• EXERCISE DATA
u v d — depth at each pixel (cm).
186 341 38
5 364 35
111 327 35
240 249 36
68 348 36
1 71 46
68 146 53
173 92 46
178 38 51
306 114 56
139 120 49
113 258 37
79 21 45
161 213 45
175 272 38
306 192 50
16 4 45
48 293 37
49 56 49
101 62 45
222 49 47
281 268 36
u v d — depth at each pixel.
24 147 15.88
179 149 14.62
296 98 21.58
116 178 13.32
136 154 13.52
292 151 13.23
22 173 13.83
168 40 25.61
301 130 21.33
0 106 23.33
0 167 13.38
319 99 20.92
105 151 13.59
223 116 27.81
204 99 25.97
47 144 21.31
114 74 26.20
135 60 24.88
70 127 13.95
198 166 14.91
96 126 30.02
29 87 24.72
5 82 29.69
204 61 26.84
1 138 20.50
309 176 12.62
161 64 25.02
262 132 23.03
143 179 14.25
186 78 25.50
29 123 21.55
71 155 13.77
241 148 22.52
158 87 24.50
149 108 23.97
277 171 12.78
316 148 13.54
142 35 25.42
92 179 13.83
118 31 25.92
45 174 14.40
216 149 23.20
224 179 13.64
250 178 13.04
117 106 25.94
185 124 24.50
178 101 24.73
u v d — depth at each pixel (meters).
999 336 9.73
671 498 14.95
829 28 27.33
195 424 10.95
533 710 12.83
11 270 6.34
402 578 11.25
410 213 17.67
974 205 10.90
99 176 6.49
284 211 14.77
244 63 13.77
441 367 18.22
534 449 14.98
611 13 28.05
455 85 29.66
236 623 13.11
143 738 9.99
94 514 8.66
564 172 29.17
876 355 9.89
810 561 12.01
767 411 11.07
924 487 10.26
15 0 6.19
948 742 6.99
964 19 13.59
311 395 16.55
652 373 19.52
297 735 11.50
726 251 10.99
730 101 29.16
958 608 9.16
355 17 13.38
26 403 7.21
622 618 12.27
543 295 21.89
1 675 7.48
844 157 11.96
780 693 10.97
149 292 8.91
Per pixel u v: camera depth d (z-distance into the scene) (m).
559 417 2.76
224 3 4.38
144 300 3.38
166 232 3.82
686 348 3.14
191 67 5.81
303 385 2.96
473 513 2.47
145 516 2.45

--

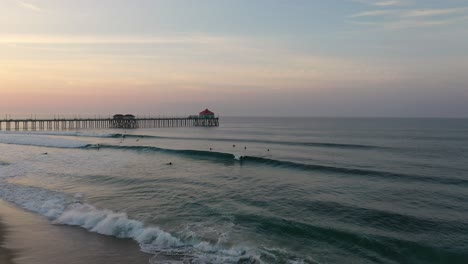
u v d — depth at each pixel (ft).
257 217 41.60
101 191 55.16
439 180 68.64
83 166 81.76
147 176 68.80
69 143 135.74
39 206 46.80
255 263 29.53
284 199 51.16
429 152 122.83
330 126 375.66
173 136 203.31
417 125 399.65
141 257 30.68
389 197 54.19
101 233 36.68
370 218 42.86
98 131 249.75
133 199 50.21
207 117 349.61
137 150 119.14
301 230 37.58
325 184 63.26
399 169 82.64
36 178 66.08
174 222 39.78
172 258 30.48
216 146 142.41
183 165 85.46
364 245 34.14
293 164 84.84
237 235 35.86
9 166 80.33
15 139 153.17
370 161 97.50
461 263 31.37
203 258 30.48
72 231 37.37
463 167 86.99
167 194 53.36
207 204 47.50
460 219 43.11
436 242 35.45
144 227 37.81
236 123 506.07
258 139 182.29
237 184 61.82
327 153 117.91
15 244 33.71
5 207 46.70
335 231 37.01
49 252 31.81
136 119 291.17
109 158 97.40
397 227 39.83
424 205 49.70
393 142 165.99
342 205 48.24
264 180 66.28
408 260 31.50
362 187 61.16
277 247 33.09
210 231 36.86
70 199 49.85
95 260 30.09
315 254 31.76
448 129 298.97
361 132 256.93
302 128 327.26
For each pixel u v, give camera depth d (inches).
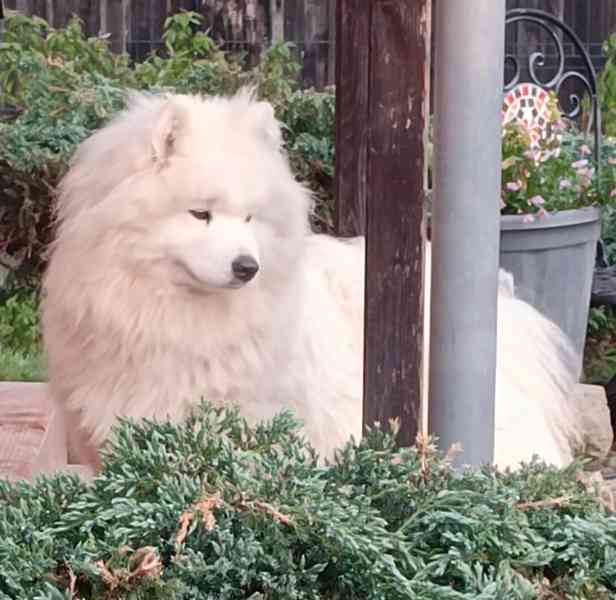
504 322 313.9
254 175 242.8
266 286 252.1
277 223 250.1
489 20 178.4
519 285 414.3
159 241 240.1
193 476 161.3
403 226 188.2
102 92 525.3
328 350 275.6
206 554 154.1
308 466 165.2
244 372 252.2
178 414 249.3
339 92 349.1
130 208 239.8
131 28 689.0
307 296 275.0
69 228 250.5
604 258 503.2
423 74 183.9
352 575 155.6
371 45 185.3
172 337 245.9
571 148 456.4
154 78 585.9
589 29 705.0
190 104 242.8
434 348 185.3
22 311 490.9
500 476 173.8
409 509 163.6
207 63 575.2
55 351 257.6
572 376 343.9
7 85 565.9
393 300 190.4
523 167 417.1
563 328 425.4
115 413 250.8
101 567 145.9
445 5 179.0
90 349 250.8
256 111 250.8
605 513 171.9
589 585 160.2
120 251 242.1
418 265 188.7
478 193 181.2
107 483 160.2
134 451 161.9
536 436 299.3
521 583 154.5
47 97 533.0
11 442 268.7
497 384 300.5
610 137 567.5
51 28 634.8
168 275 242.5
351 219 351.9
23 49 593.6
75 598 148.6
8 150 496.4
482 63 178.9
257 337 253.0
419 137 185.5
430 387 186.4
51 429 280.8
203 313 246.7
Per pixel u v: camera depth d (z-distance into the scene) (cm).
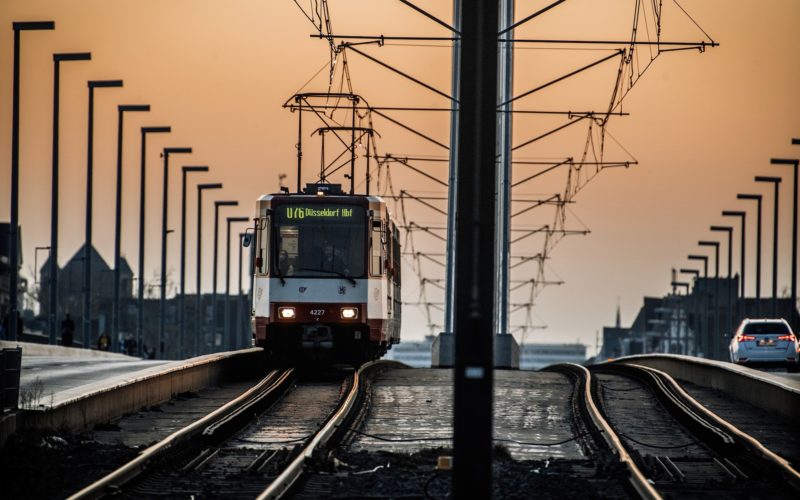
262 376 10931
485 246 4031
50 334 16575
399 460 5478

...

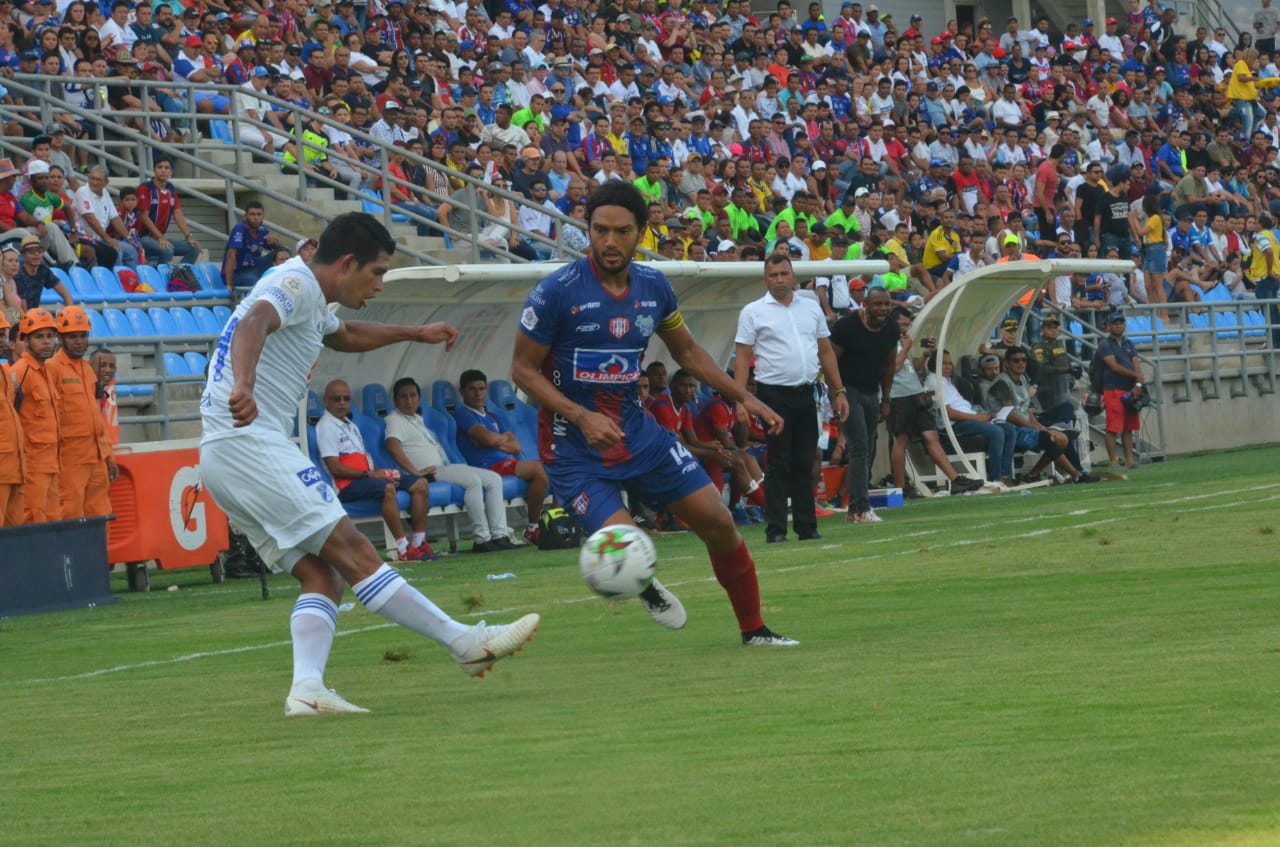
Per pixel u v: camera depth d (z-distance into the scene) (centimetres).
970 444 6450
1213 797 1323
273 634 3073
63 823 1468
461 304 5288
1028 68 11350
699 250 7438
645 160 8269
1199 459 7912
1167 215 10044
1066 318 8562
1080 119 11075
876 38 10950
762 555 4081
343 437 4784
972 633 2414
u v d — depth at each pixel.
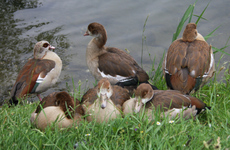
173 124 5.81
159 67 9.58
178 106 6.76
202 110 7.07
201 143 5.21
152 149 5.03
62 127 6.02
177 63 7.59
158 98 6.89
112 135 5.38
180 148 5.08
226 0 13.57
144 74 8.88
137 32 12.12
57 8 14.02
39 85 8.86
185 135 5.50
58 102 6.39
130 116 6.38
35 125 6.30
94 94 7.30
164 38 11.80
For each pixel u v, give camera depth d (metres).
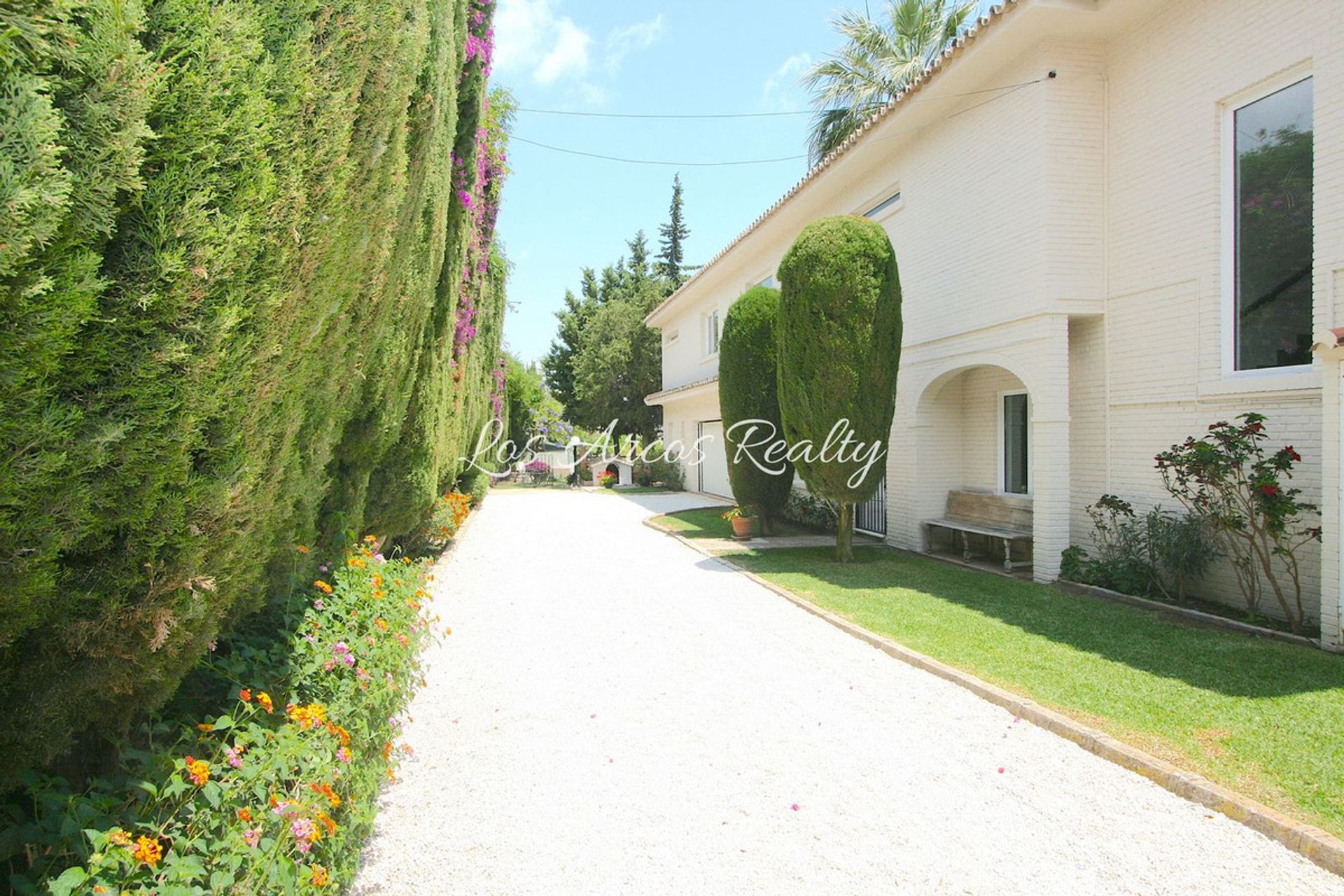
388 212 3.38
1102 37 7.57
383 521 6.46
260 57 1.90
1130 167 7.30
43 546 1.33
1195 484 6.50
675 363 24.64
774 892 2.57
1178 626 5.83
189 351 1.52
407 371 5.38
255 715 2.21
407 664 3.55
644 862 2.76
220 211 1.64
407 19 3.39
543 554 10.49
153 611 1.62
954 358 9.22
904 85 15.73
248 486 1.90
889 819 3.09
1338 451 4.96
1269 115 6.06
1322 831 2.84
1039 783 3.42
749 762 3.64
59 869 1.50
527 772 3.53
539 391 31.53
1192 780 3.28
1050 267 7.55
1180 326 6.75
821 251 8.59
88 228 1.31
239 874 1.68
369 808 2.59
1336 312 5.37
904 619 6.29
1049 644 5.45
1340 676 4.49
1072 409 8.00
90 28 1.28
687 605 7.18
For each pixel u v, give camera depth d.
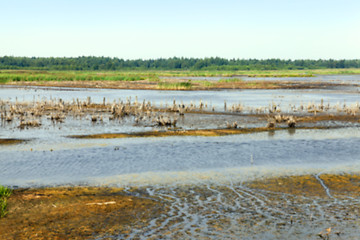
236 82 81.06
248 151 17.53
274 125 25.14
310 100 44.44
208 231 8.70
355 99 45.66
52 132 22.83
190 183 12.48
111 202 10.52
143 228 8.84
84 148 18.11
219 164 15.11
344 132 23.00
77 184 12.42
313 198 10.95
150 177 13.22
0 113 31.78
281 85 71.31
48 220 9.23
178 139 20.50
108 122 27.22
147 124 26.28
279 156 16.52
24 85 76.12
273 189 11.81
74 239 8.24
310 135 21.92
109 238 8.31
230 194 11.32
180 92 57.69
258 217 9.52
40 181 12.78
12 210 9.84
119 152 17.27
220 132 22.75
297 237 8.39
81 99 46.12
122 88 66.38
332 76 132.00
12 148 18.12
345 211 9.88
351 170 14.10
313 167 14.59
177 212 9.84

• HOW TO COMPLETE THIS TASK
Please state how many lines in the listing contain the string "scene", and give nothing besides that number.

• RESPONSE BELOW
3